Una vida –es obvio de decir– como la de Mann, novelada o no, despierta hasta al más inadvertente o somnoliento de los lectores. Subráyase su conversión democrática a la República de Weimar tras haber sido un patriota de la Gran Guerra, su lentitud de reflejos ante el ascenso del nacionalsocialismo –dudaba de que Adolf Hitler fuera sostenido mucho tiempo por el ejército– y no quería arruinar a su editor (y a sí mismo) con declaraciones políticas estridentes. Poco dice Tóibín, a su vez, del dilema manniano. Ya exiliado en California era contemplado por F. D. Roosevelt como un probable presidente de la nueva Alemania, pero fue la voz que acompañaba, en la radio, el incendio devastador de las ciudades alemanas bombardeadas. Creía en la culpa alemana, como se desprende (creo) de Doktor Faustus, pero no de leer a Tóibín.

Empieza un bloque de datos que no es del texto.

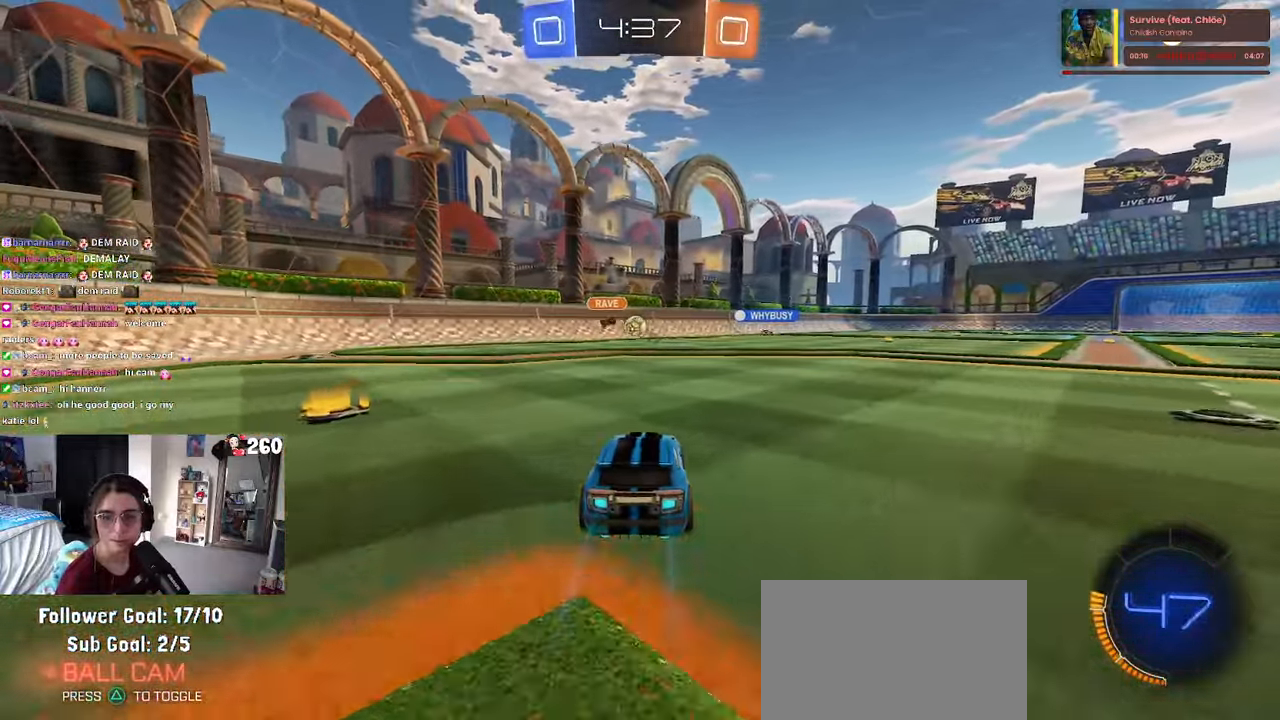
{"buttons": ["TRIANGLE", "R1"], "left_stick": "down", "right_stick": "center", "events": [[166, "CROSS", "down"], [200, "left_stick", "up-right"], [266, "CROSS", "up"], [316, "CROSS", "down"], [400, "left_stick", "down"], [450, "CROSS", "up"], [500, "TRIANGLE", "down"]]}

Más galleta tiene, en El mago, el episodio macartista, cuando la insistencia de Mann por visitar a la sovietizada e inminente República Democrática Alemana le causó la inquina de sus anfitriones estadounidenses y terminó por obligarlo a irse a morir a Suiza. Muy rápidamente, el novelista deja de ser el hombre de la hora y el heroísmo, que lo tuvo, ya a nadie le importa; los comunistas lo consideran un títere de Washington, el fbi ficha a toda la familia y cuando visita Alemania, por primera vez después de 1945, en los restoranes le hacen firmar los mismos libros de visitantes distinguidos donde pocos años atrás habían dejado su rúbrica los gerifaltes nazis, sin que gerentes o meseros se preocupen por arrancar las hojas. Mann sabía que Weimar, el reino de Goethe, era vecino del campo de concentración de Buchenwald y que ello condenaría para siempre el alma fáustica de Alemania. Eso lo digo yo, sacándolo de algunas de mis lecturas, pero en El mago, digamos, apenas se infiere.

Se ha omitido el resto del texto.